The Trouble With Food Dogma

More and more, it seems like the food controversies I read and write about come down to dogma. What do I mean by that? When it comes to food, people—or at least the people who are vocal in the media—seem to like to get attached to an ideology. They become so convinced of its righteousness that any information that opposes it has to be wrong, in their minds. I’m certainly no exception to this phenomenon. I’ve pled guilty before to confirmation bias (tending to consume media and information that confirms what I already believe) and I stand by that. I think it’s easy for people to see things as black and white; people are uncomfortable with gray areas, especially when it comes to issues as critical as public health and environmental conservation.

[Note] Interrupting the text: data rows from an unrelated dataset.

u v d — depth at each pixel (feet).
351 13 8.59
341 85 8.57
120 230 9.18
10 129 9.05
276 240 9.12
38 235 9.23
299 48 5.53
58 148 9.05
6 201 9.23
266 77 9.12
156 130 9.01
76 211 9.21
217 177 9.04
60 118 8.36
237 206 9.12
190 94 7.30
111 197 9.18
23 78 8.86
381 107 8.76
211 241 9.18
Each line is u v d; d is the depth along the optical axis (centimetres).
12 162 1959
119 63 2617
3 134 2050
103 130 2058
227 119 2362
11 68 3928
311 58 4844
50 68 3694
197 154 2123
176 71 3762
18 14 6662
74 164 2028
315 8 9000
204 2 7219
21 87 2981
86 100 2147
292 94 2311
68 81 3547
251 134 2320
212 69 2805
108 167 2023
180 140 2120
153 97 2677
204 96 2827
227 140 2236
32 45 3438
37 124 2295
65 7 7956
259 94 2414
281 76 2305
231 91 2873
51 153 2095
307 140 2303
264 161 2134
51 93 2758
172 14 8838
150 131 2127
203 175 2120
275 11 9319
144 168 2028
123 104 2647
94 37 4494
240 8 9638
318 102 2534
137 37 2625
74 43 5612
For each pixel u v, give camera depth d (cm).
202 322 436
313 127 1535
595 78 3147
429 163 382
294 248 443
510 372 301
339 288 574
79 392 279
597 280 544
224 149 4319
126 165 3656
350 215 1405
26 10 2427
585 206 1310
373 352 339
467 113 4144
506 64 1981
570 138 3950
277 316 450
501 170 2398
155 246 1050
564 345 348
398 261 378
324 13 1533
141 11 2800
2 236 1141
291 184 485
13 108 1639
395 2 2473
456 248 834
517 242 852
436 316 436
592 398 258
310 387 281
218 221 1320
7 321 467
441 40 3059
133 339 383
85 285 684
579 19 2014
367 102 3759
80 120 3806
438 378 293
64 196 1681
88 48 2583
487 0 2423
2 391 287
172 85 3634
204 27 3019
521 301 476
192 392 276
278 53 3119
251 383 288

It has often been the case throughout history that radical thinkers lead the way to broad-scale paradigm shifts, people who stand by their beliefs no matter what. One problem with dogmatic thinking, particularly when it comes to food, health, sustainability, and inequality, is that science doesn’t care about dogma. Science is skeptical. Science is disagreement. It’s about looking at all of the evidence available and coming to a consensus, but not necessarily a permanent one. It’s kind of a silly example, but there was a time when the brightest minds in the world believed that the earth was flat—that was their conclusion based on the best evidence available at the time. Fortunately, enough evidence accumulated that contradicted the flat-earth theory that the scientific consensus changed. Getting attached to an ideology has the potential to inhibit scientific progress because it closes your mind to new evidence that might contradict your ideology. That being said, it is never the case that one study or a handful of studies should be able to overturn a theory based on evidence from hundreds of studies. Unfortunately, the media often flips that assertion right on its head, especially when it comes to nutrition science (for more on science in the media, definitely watch this video from John Oliver’s Last Week Tonight).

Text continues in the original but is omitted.